There were 80 subjects, consisting of 31 surgeons, 16 scrub nurses, 18 circulators, and 15 anesthetists. All subjects were surveyed within 30 minutes of completing a daytime scheduled surgical procedure. Half of the subjects were involved in an open traditional operation (open=40), while the other half were involved in a minimally invasive procedure (endoscopic or laparoscopic, MIS=40). The widely used Simulator Sickness Questionnaires (SSQ, Kennedy et al., 1993) was administered to subjects in the operating room or the recovery area. Nausea, oculomotor problems, and disorientation were assessed with the SSQ’s 16 symptoms on a 4-point scale survey and a total SSQ score was calculated. Subjects’ demographics and procedure details were also collected. Averages ± standard deviations are reported. Mann-Whitney and chi-square tests were used to compare the two groups. Multiple regression analysis was performed to identify variables associated with motion sickness symptoms.

There were no significant differences among study groups in terms of age, height, weight, procedure duration, OR room temperature, subjects’ years of experience, or incidence of previous experience with motion sickness symptoms during past operations [25% (10/40) for Open, and 27.5% (11/40) for MIS (p=0.8)]. There was no difference in the number of symptoms reported just prior to the case [7.5% in either group (3/40 MIS and 3/40 in open)]. Total SSQ scores were 10±17 and 14±19 (p=0.5) for Open and MIS groups respectively, while the subscores for nausea, oculomotor and, disorientation were 7±12 and 8±12 (p=0.6), 11±17 and 13±18 (p=-.7), and 7±22 and 14±26 (p=0.3) for the Open and MIS groups respectively. While scores trended higher for MIS cases, none of the differences were significant. The best predictors of post-surgery symptoms were pre-surgery symptoms and weight (kg).

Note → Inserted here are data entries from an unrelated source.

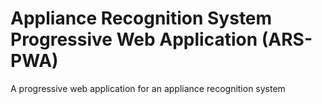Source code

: # Appliance Recognition System Progressive Web Application (ARS-PWA)
A progressive web application for an appliance recognition system

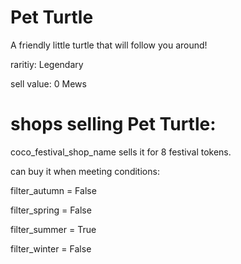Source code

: # Pet Turtle

A friendly little turtle that will follow you around!

raritiy: Legendary

sell value: 0 Mews

# shops selling Pet Turtle:

coco_festival_shop_name sells it for 8 festival tokens.

can buy it when meeting conditions: 

filter_autumn = False

filter_spring = False

filter_summer = True

filter_winter = False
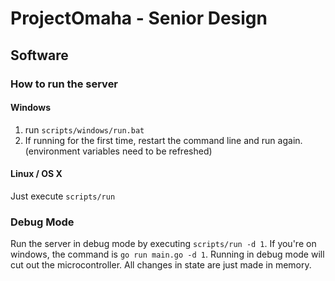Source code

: # ProjectOmaha - Senior Design
## Software
### How to run the server
#### Windows
1. run `scripts/windows/run.bat`
2. If running for the first time, restart the command line and run again. (environment variables need to be refreshed)

#### Linux / OS X
Just execute `scripts/run`
### Debug Mode
Run the server in debug mode by executing `scripts/run -d 1`. If you're on windows, the command is `go run main.go -d 1`. Running in debug mode will cut out the microcontroller. All changes in state are just made in memory.
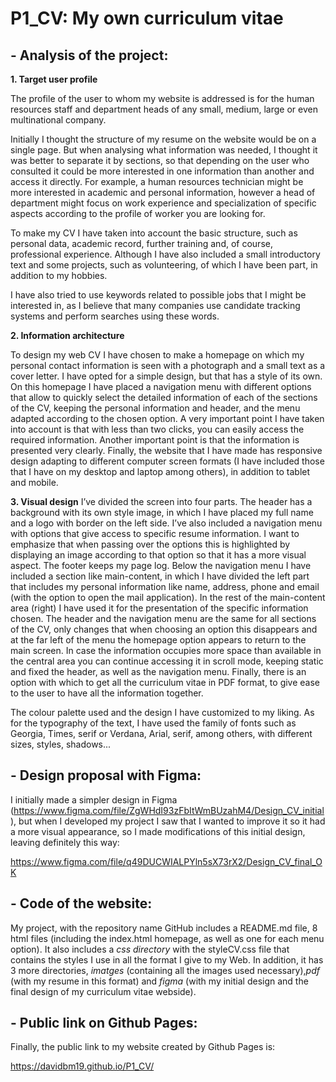 # P1_CV: My own curriculum vitae

## - Analysis of the project:

__1.  Target user profile__

The profile of the user to whom my website is addressed is for the human resources staff and department heads of any small, medium, large or even multinational company. 

Initially I thought the structure of my resume on the website would be on a single page. But when analysing what information was needed, I thought it was better to separate it by sections, so that depending on the user who consulted it could be more interested in one information than another and access it directly. For example, a human resources technician might be more interested in academic and personal information, however a head of department might focus on work experience and specialization of specific aspects according to the profile of worker you are looking for.

To make my CV I have taken into account the basic structure, such as personal data, academic record, further training and, of course, professional experience. Although I have also included a small introductory text and some projects, such as volunteering, of which I have been part, in addition to my hobbies.

I have also tried to use keywords related to possible jobs that I might be interested in, as I believe that many companies use candidate tracking systems and perform searches using these words.

__2.  Information architecture__

To design my web CV I have chosen to make a homepage on which my personal contact information is seen with a photograph and a small text as a cover letter. I have opted for a simple design, but that has a style of its own. On this homepage I have placed a navigation menu with different options that allow to quickly select the detailed information of each of the sections of the CV, keeping the personal information and header, and the menu adapted according to the chosen option. A very important point I have taken into account is that with less than two clicks, you can easily access the required information. Another important point is that the information is presented very clearly. Finally, the website that I have made has responsive design adapting to different computer screen formats (I have included those that I have on my desktop and laptop among others), in addition to tablet and mobile.

__3.  Visual design__
I’ve divided the screen into four parts. The header has a background with its own style image, in which I have placed my full name and a logo with border on the left side. I’ve also included a navigation menu with options that give access to specific resume information. I want to emphasize that when passing over the options this is highlighted by displaying an image according to that option so that it has a more visual aspect. The footer keeps my page log. Below the navigation menu I have included a section like main-content, in which I have divided the left part that includes my personal information like name, address, phone and email (with the option to open the mail application). In the rest of the main-content area (right) I have used it for the presentation of the specific information chosen. The header and the navigation menu are the same for all sections of the CV, only changes that when choosing an option this disappears and at the far left of the menu the homepage option appears to return to the main screen. In case the information occupies more space than available in the central area you can continue accessing it in scroll mode, keeping static and fixed the header, as well as the navigation menu. Finally, there is an option with which to get all the curriculum vitae in PDF format, to give ease to the user to have all the information together. 

The colour palette used and the design I have customized to my liking. As for the typography of the text, I have used the family of fonts such as Georgia, Times, serif or Verdana, Arial, serif, among others, with different sizes, styles, shadows...

## - Design proposal with Figma:

I initially made a simpler design in Figma (https://www.figma.com/file/ZgWHdI93zFbItWmBUzahM4/Design_CV_initial), but when I developed my project I saw that I wanted to improve it so it had a more visual appearance, so I made modifications of this initial design, leaving definitely this way: 

https://www.figma.com/file/q49DUCWIALPYln5sX73rX2/Design_CV_final_OK

## - Code of the website:

My project, with the repository name GitHub includes a README.md file, 8 html files (including the index.html homepage, as well as one for each menu option). It also includes a _css directory_ with the styleCV.css file that contains the styles I use in all the format I give to my Web. In addition, it has 3 more directories, _imatges_ (containing all the images used necessary),_pdf_ (with my resume in this format) and _figma_ (with my initial design and the final design of my curriculum vitae webside).

## - Public link on Github Pages:

Finally, the public link to my website created by Github Pages is:

https://davidbm19.github.io/P1_CV/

OR personnel may be at slightly higher risk for motion sickness symptoms during MIS procedures, and especially those susceptible to motion sickness. Previous research on body weight supports a “postural control” theory of motion sickness causation. Further investigation geared towards identifying procedures more likely to induce motions sickness is warranted. As visually demanding newer stereotactic interventions emerge, motion sickness for OR health care providers might become a more prevalent problem.

 Figure 1. Average total Simulator Sickness Questionnaire (SSQ) scores, SSQ subscores for nausea, oculomotor, and disorientation.   The error bars represent standard error.

Figure 1. Average total Simulator Sickness Questionnaire (SSQ) scores, SSQ subscores for nausea, oculomotor, and disorientation. The error bars represent standard error.